Uma vez repatriados para a França, Étienne e Olivier interpretaram a obra novamente no Théâtre des Mathurins em Paris, desta vez com André Vacellier no clarinete e Jean Pasquier no violino. Henri foi mantido no campo até o último momento porque era judeu e escaparia mais tarde, aparentemente pulando no teto de um trem em movimento.
O quarteto é composto por oito movimentos -aproximadamente 50 minutos de execução- e mostra o uso característico de Olivier de "modos de transposição limitada", uma técnica composicional que utiliza escalas simétricas, bem como seu interesse pelos ritmos hindus e pelo canto dos pássaros. O quarteto transita entre a desolação absoluta e a serenidade, por vezes mística, frenética, discordante ou melódica. Sua linguagem é complexa, mas emocionalmente imediata, equilibrando inovação com musicalidade.
Stalag VIII-A. Via: Meetingpointmusicmessiaen - Wikimedia/CC BY-SA 4.0
O movimento de abertura começa com o clarinete solo imitando o canto de um melro e o violino imitando o canto de um rouxinol. O clarinete etéreo no terceiro movimento, "Abyss of Birds", também imita o canto dos pássaros. No "Interlúdio", o violoncelo e o piano são muito ritmados, quase percussivos.

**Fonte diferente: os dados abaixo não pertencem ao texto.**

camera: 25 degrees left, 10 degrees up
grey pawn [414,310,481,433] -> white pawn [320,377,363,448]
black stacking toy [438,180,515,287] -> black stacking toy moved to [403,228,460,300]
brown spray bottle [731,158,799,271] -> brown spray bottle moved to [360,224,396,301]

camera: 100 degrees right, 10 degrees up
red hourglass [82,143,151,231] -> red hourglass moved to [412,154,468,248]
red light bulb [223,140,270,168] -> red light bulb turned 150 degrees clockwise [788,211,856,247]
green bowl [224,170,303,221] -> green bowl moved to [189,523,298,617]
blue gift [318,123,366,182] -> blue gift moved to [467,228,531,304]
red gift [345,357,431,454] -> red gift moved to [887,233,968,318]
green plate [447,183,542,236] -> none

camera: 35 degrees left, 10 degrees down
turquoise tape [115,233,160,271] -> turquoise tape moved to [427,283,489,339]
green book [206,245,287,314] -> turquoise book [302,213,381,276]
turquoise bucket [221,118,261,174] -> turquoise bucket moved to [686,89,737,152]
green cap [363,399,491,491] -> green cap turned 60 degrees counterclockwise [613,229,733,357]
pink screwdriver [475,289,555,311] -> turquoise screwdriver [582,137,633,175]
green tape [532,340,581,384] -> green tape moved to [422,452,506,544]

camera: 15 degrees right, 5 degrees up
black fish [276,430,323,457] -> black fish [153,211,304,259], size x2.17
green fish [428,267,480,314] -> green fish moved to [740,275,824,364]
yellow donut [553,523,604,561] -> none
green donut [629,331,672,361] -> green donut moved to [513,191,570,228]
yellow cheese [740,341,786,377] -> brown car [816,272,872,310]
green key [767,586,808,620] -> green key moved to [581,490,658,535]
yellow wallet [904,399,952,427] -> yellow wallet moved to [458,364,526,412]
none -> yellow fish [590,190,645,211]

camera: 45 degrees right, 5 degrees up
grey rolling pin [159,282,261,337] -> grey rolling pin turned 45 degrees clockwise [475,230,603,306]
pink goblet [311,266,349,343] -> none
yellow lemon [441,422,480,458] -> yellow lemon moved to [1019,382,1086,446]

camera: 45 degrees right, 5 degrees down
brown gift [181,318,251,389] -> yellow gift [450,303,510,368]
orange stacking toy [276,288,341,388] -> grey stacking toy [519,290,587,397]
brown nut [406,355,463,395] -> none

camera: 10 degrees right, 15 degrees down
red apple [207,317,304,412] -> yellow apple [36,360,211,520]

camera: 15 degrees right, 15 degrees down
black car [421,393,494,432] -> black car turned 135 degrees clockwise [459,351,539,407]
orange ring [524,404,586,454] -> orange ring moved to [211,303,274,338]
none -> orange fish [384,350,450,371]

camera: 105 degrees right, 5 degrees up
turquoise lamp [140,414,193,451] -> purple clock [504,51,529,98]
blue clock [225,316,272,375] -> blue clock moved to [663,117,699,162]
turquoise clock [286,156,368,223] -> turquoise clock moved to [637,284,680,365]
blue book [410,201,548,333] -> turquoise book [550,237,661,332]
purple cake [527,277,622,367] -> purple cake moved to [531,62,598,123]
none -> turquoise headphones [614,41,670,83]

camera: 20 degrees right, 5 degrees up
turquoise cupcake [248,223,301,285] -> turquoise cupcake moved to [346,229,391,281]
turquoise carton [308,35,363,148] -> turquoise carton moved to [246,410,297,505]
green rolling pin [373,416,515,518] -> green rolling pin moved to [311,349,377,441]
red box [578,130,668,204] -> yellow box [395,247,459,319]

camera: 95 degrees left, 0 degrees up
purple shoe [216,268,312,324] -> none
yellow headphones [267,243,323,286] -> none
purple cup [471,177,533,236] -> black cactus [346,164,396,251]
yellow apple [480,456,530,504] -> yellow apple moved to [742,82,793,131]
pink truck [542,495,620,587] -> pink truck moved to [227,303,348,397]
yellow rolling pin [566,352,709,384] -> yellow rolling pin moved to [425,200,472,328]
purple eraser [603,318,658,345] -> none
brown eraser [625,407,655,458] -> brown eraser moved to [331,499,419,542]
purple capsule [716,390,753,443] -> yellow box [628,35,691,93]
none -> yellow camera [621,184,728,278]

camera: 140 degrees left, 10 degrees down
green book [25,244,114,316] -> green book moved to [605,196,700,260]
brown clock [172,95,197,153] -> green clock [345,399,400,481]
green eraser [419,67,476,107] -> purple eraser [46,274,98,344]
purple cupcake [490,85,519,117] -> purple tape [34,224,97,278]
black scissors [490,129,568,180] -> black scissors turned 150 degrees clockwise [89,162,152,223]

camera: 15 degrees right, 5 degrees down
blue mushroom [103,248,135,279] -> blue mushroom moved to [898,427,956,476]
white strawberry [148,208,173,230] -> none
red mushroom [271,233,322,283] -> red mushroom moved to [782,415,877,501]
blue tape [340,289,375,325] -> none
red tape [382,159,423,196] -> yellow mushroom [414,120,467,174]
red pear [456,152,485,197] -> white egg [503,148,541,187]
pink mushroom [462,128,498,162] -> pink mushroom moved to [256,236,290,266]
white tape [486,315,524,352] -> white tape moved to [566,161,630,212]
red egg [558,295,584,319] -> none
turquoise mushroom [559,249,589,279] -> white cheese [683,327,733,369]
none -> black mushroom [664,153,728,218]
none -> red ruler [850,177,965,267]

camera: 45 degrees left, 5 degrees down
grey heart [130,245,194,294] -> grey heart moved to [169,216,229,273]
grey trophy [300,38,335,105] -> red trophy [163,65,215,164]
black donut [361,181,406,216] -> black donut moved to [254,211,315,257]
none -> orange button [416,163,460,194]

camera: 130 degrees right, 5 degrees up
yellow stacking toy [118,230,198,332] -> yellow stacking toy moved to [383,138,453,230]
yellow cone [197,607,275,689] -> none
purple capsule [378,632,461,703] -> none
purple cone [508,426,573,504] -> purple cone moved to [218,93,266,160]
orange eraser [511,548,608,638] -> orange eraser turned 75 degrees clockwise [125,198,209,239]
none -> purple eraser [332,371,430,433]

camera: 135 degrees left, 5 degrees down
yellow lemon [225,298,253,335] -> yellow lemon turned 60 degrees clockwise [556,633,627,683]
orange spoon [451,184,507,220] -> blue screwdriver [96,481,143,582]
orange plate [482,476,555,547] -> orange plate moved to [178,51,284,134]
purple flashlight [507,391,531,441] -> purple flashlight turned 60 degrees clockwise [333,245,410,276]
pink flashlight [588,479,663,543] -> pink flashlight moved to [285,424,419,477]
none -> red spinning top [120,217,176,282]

O "Quarteto para o Fim dos Tempos" é uma obra monumental que transcende o seu tempo e lugar de composição. A visão musical de Olivier, tão finamente expressa nesta peça, garantiu seu lugar na música clássica do século XX. Repleto de espiritualidade e esperança, o quarteto ressoou com gerações de ouvintes.
Sua mensagem sobre a indestrutibilidade da arte, da fé e da beleza diante do sofrimento permanece tão comovente e relevante hoje quanto quando estreou nos dias sombrios da guerra. Com este trabalho, Olivier demonstrou que a música pode elevar a experiência humana mesmo nos tempos mais sombrios.